Thursday, 17 March 2016
Commonwealth Electoral Amendment Bill 2016; In Committee
Senator Collins has been here long enough, and she has been a cabinet minister herself. I do not talk about what goes and what does not go before cabinet. But let me just again very firmly put on the record that the amendments that the government will be moving during this committee stage of the debate, in relation to below-the-line voting arrangements in the Senate, have gone through all of the appropriate processes of the coalition, and of course they directly respond to the relevant recommendations made by the Joint Standing Committee on Electoral Matters in its report released a few weeks ago. I am not quite sure what point Senator Collins is trying to prove. I am not quite sure what conspiracy theory she is trying to pursue.
I would have thought that the government acted in very good faith. We put our bill out for consideration. It was scrutinised by people across Australia who made submissions to the inquiry. The submissions were obviously there for all to see.

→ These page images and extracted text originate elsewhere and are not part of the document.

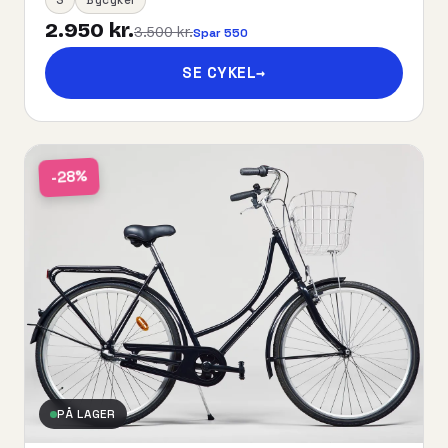
2.950 kr.
3.500 kr.
Spar 550
SE CYKEL
→
-28%
PÅ LAGER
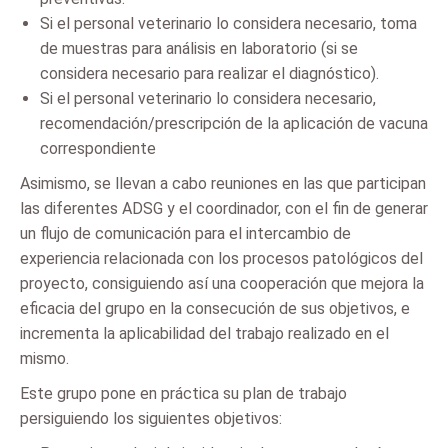
Si el personal veterinario lo considera necesario, toma
de muestras para análisis en laboratorio (si se
considera necesario para realizar el diagnóstico).
Si el personal veterinario lo considera necesario,
recomendación/prescripción de la aplicación de vacuna
correspondiente
Asimismo, se llevan a cabo reuniones en las que participan
las diferentes ADSG y el coordinador, con el fin de generar
un flujo de comunicación para el intercambio de
experiencia relacionada con los procesos patológicos del
proyecto, consiguiendo así una cooperación que mejora la
eficacia del grupo en la consecución de sus objetivos, e
incrementa la aplicabilidad del trabajo realizado en el
mismo.
Este grupo pone en práctica su plan de trabajo
persiguiendo los siguientes objetivos:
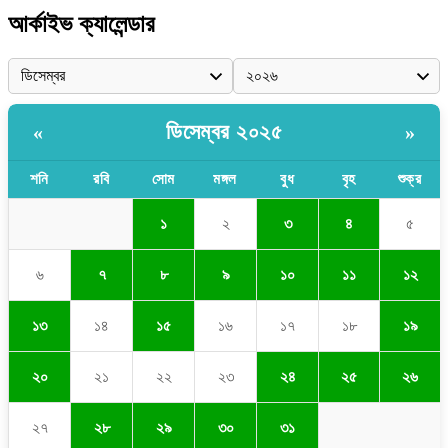
আর্কাইভ ক্যালেন্ডার
ডিসেম্বর ২০২৫
«
»
শনি
রবি
সোম
মঙ্গল
বুধ
বৃহ
শুক্র
১
২
৩
৪
৫
৬
৭
৮
৯
১০
১১
১২
১৩
১৪
১৫
১৬
১৭
১৮
১৯
২০
২১
২২
২৩
২৪
২৫
২৬
২৭
২৮
২৯
৩০
৩১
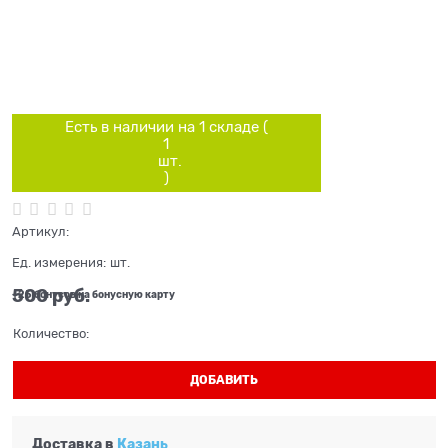
Есть в наличии на 1 складe (
1
шт.
)
Артикул:
Ед. измерения:
шт.
500
 руб.
+25 бонусов на бонусную карту
Количество:
ДОБАВИТЬ
Доставка в
Казань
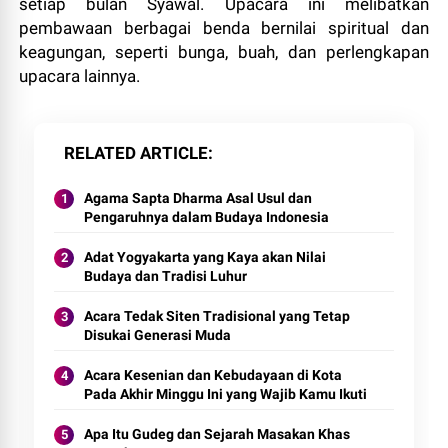
setiap bulan Syawal. Upacara ini melibatkan
pembawaan berbagai benda bernilai spiritual dan
keagungan, seperti bunga, buah, dan perlengkapan
upacara lainnya.
RELATED ARTICLE
Agama Sapta Dharma Asal Usul dan
Pengaruhnya dalam Budaya Indonesia
Adat Yogyakarta yang Kaya akan Nilai
Budaya dan Tradisi Luhur
Acara Tedak Siten Tradisional yang Tetap
Disukai Generasi Muda
Acara Kesenian dan Kebudayaan di Kota
Pada Akhir Minggu Ini yang Wajib Kamu Ikuti
Apa Itu Gudeg dan Sejarah Masakan Khas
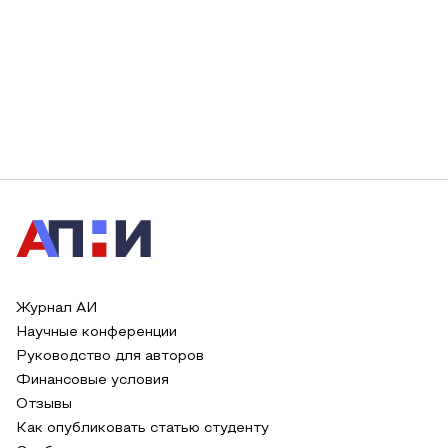
Журнал АИ
Научные конференции
Руководство для авторов
Финансовые условия
Отзывы
Как опубликовать статью студенту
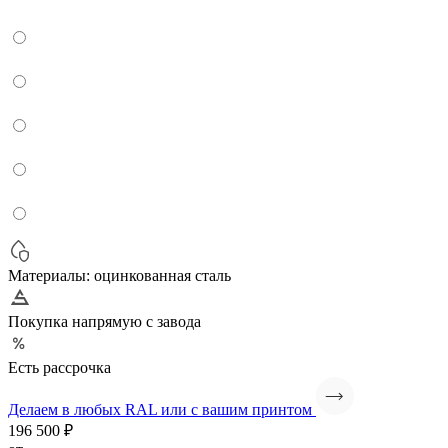
Материалы: оцинкованная сталь
Покупка напрямую с завода
Есть рассрочка
Делаем в любых RAL или с вашим принтом
196 500 ₽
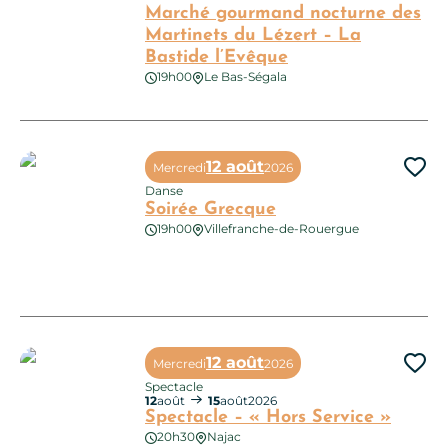
Marché gourmand nocturne des
Martinets du Lézert – La
Bastide l’Evêque
19h00
Le Bas-Ségala
Marché gourmand nocturne des Martinets du Lézert – La Bast
12 août
Mercredi
2026
Ajo
Danse
Soirée Grecque
19h00
Villefranche-de-Rouergue
Soirée Grecque
12 août
Mercredi
2026
Ajo
Spectacle
12
août
15
août
2026
Spectacle – « Hors Service »
20h30
Najac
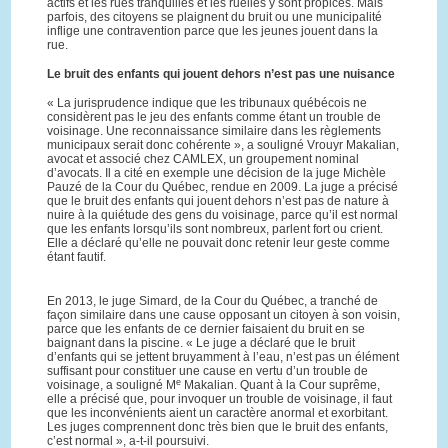
actifs et les rues tranquilles et les ruelles y sont propices. Mais
parfois, des citoyens se plaignent du bruit ou une municipalité
inflige une contravention parce que les jeunes jouent dans la
rue.
Le bruit des enfants qui jouent dehors n’est pas une nuisance
« La jurisprudence indique que les tribunaux québécois ne
considèrent pas le jeu des enfants comme étant un trouble de
voisinage. Une reconnaissance similaire dans les règlements
municipaux serait donc cohérente », a souligné Vrouyr Makalian,
avocat et associé chez CAMLEX, un groupement nominal
d’avocats. Il a cité en exemple une décision de la juge Michèle
Pauzé de la Cour du Québec, rendue en 2009. La juge a précisé
que le bruit des enfants qui jouent dehors n’est pas de nature à
nuire à la quiétude des gens du voisinage, parce qu’il est normal
que les enfants lorsqu’ils sont nombreux, parlent fort ou crient.
Elle a déclaré qu’elle ne pouvait donc retenir leur geste comme
étant fautif.
En 2013, le juge Simard, de la Cour du Québec, a tranché de
façon similaire dans une cause opposant un citoyen à son voisin,
parce que les enfants de ce dernier faisaient du bruit en se
baignant dans la piscine. « Le juge a déclaré que le bruit
d’enfants qui se jettent bruyamment à l’eau, n’est pas un élément
suffisant pour constituer une cause en vertu d’un trouble de
e
voisinage, a souligné M
Makalian. Quant à la Cour suprême,
elle a précisé que, pour invoquer un trouble de voisinage, il faut
que les inconvénients aient un caractère anormal et exorbitant.
Les juges comprennent donc très bien que le bruit des enfants,
c’est normal », a-t-il poursuivi.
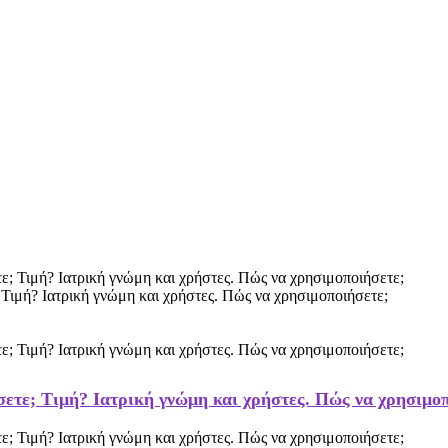
 Τιμή? Ιατρική γνώμη και χρήστες. Πώς να χρησιμοποιήσετε;
άσετε; Τιμή? Ιατρική γνώμη και χρήστες. Πώς να χρησιμο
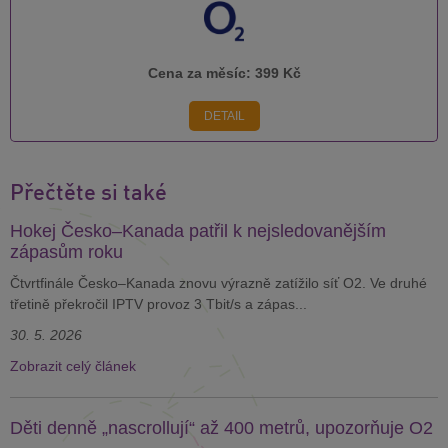
Cena za měsíc:
399 Kč
DETAIL
Přečtěte si také
Hokej Česko–Kanada patřil k nejsledovanějším
zápasům roku
Čtvrtfinále Česko–Kanada znovu výrazně zatížilo síť O2. Ve druhé
třetině překročil IPTV provoz 3 Tbit/s a zápas...
30. 5. 2026
Zobrazit celý článek
Děti denně „nascrollují“ až 400 metrů, upozorňuje O2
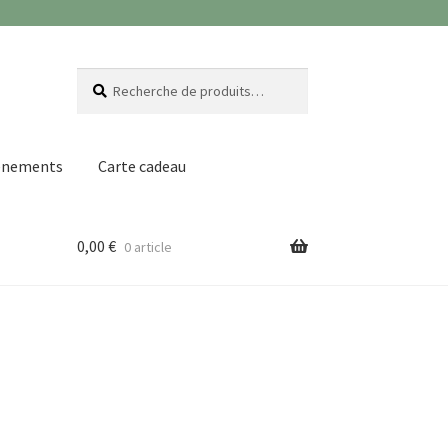
Recherche
Recherche
pour :
ènements
Carte cadeau
0,00
€
0 article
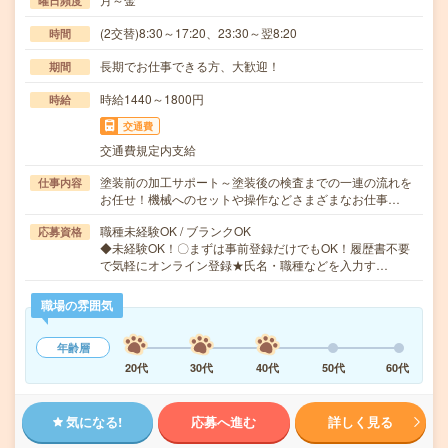
曜日頻度
(2交替)8:30～17:20、23:30～翌8:20
時間
長期でお仕事できる方、大歓迎！
期間
時給1440～1800円
時給
交通費
交通費規定内支給
塗装前の加工サポート～塗装後の検査までの一連の流れを
仕事内容
お任せ！機械へのセットや操作などさまざまなお仕事…
職種未経験OK / ブランクOK
応募資格
◆未経験OK！〇まずは事前登録だけでもOK！履歴書不要
で気軽にオンライン登録★氏名・職種などを入力す…
職場の雰囲気
年齢層
20代
30代
40代
50代
60代
気になる!
応募へ進む
詳しく見る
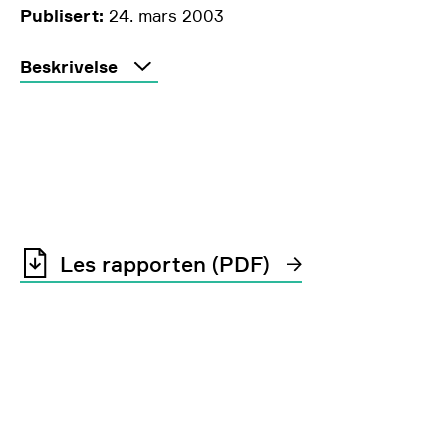
Publisert:
24. mars 2003
Beskrivelse
Les rapporten (PDF)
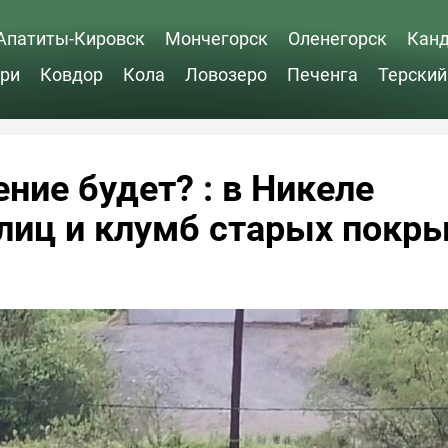
Апатиты-Кировск
Мончегорск
Оленегорск
Кан
ри
Ковдор
Кола
Ловозеро
Печенга
Терский
ние будет? : в Никеле
улиц и клумб старых покр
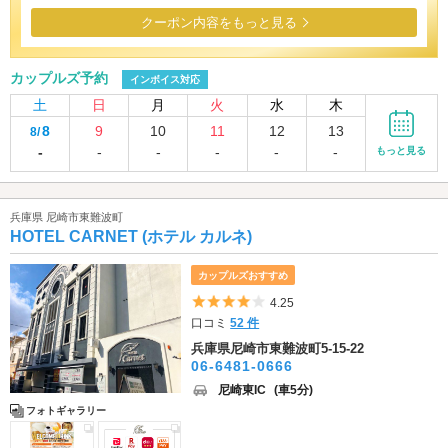
クーポン内容をもっと見る
カップルズ予約
インボイス対応
土
日
月
火
水
木
8
9
10
11
12
13
8/
-
-
-
-
-
-
もっと見る
兵庫県 尼崎市東難波町
HOTEL CARNET (ホテル カルネ)
カップルズおすすめ
5つ星のうち4
4.25
口コミ
52 件
兵庫県尼崎市東難波町5-15-22
06-6481-0666
尼崎東IC
(車5分)
フォトギャラリー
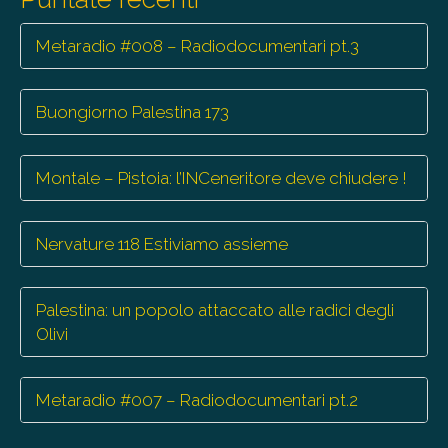
Metaradio #008 – Radiodocumentari pt.3
Buongiorno Palestina 173
Montale – Pistoia: l’INCeneritore deve chiudere !
Nervature 118 Estiviamo assieme
Palestina: un popolo attaccato alle radici degli
Olivi
Metaradio #007 – Radiodocumentari pt.2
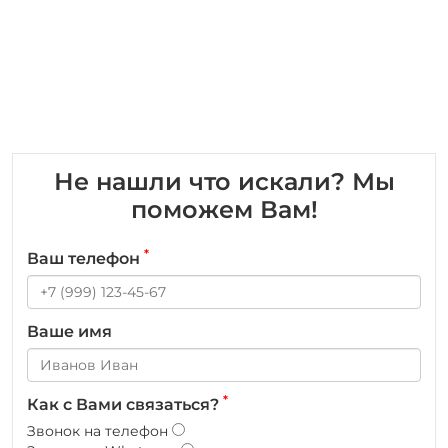
Не нашли что искали? Мы
поможем Вам!
*
Ваш телефон
Ваше имя
*
Как с Вами связаться?
Звонок на телефон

I had a number of conversations with some people who made submissions to try to understand some of their points a bit better, and of course in the end the government made a decision to initiate a further amendment, and that is something that I did indeed announce on Wednesday morning—I believe when I was finally allowed the opportunity to speak in what had by then been a six-hour debate on whether or not the Senate should accept the message from the House of Representatives in relation to this bill and whether we should allow this bill to be read a first time. So from memory it was about 10 o'clock on Wednesday morning that I rose to speak, and by then clearly I had all my ducks in a row and I was able to make relevant announcements in this chamber.